In the case of events, while funerals can continue with up to 30 mourners, the number of people able to attend weddings, receptions and commemorative events such as wakes will rise to 15.
Step three starts from the 17th of May
- People can meet in groups of up to 30 outdoors.
- Six people or two households can meet indoors. This will be kept under review whether it is safe to increase the number of people.
- Pubs, restaurants, entertainment venues such as cinemas and soft play areas
- Larger performances and sporting events in indoor venues with a capacity of 1,000 people or half-full (whichever is lower) will also be allowed, as will those in outdoor venues with a capacity of 4000 people or half-full (whichever is lower).
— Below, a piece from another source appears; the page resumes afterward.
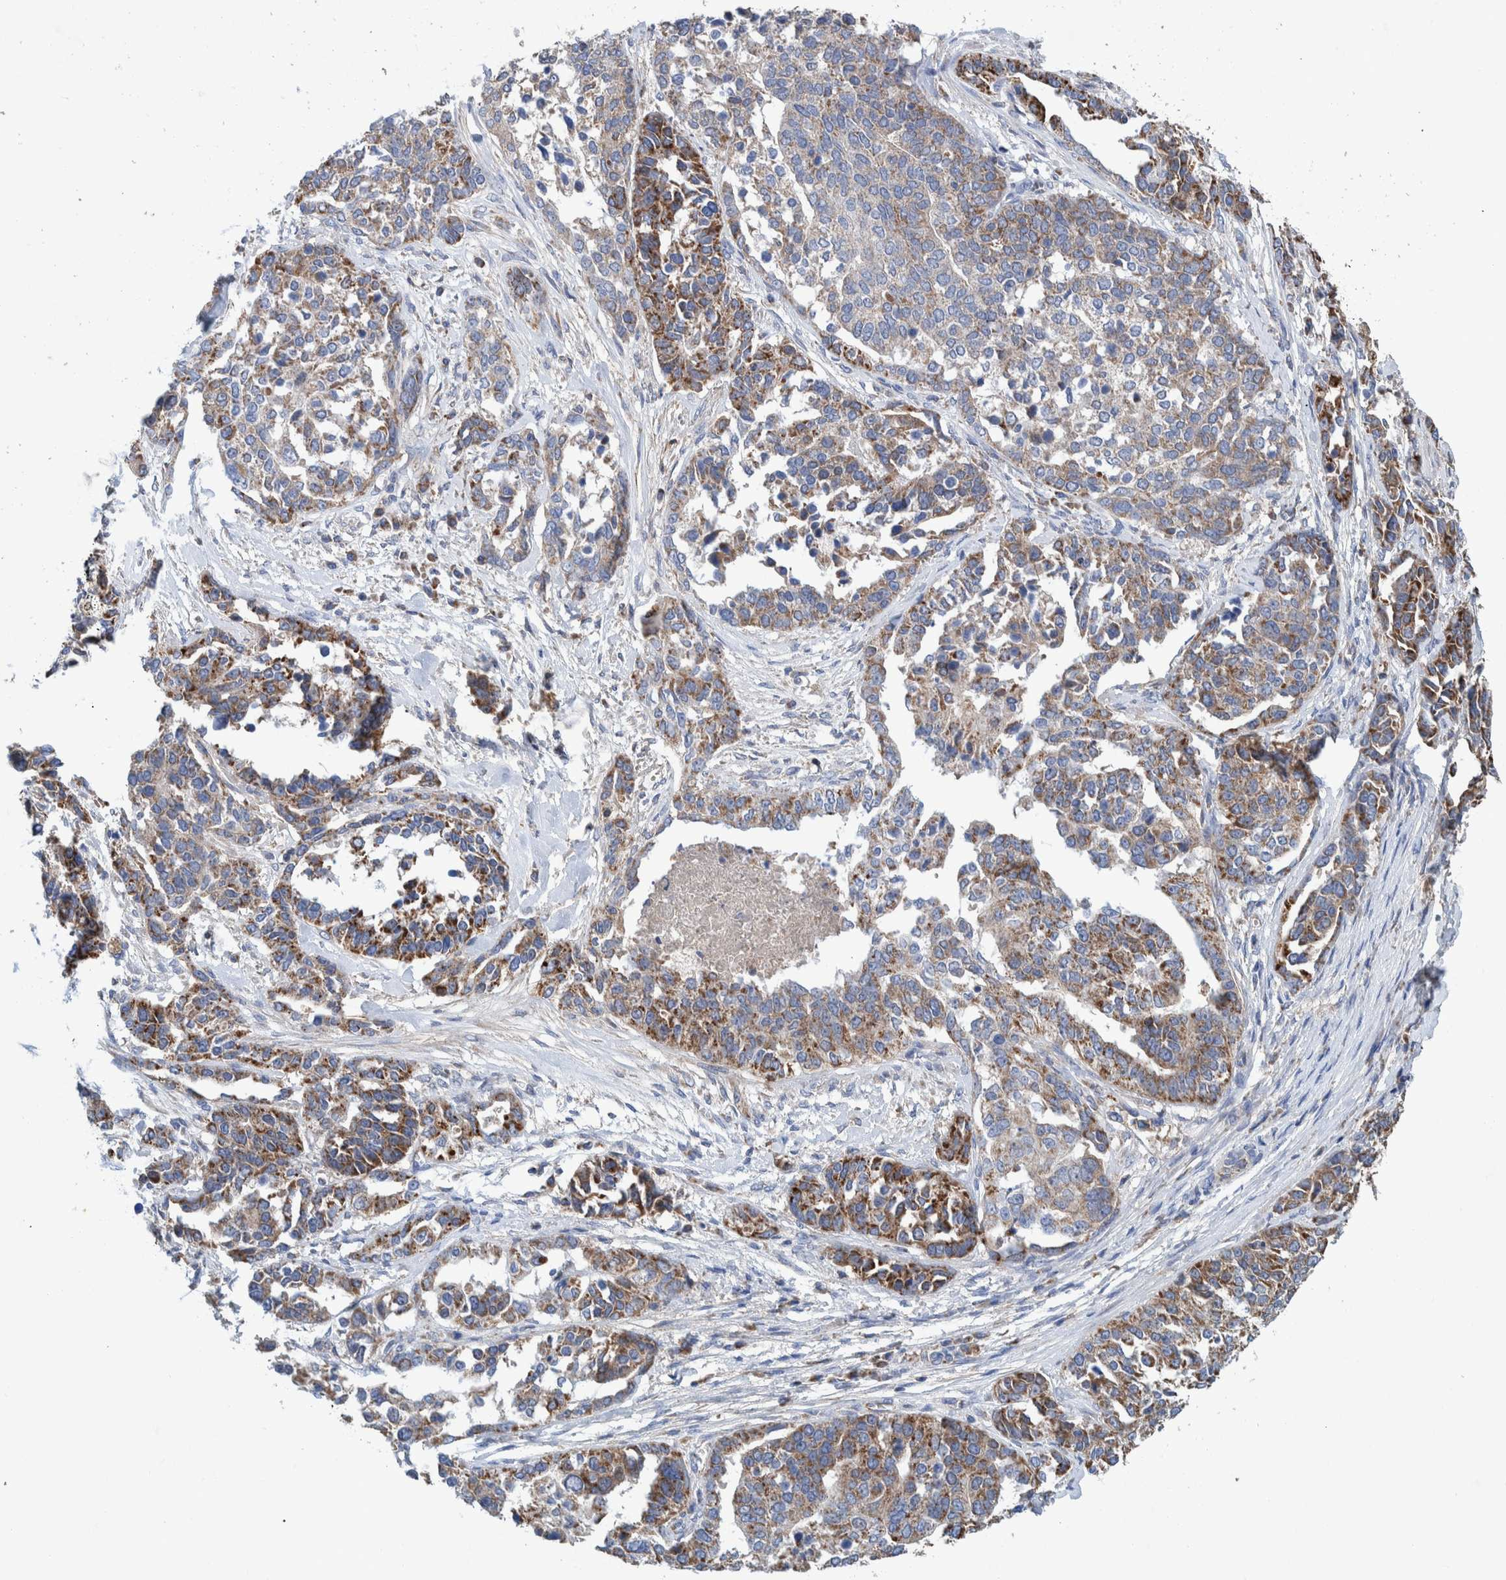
{"staining": {"intensity": "moderate", "quantity": ">75%", "location": "cytoplasmic/membranous"}, "tissue": "ovarian cancer", "cell_type": "Tumor cells", "image_type": "cancer", "snomed": [{"axis": "morphology", "description": "Cystadenocarcinoma, serous, NOS"}, {"axis": "topography", "description": "Ovary"}], "caption": "There is medium levels of moderate cytoplasmic/membranous positivity in tumor cells of ovarian serous cystadenocarcinoma, as demonstrated by immunohistochemical staining (brown color).", "gene": "DECR1", "patient": {"sex": "female", "age": 44}}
- Up to 30 people can attend weddings or other life events like christenings, bar mitzvahs.
- Hotels, hostels and B&Bs can reopen
- International leisure travel may resume
- Adult indoor group sports and exercise classes can restart
Step 4 starts no earlier than 21 June.
- All legal limits on social contact will be removed
- No legal limits on the number of people who can attend weddings, funerals and other life events
- Nightclubs will be allowed to reopen
There you have it. Please remember to keep to government guidelines by wearing your masks and maintaining your distance. Hopefully we’ll get out of this soon and go back to normal, well, as normal as we can get.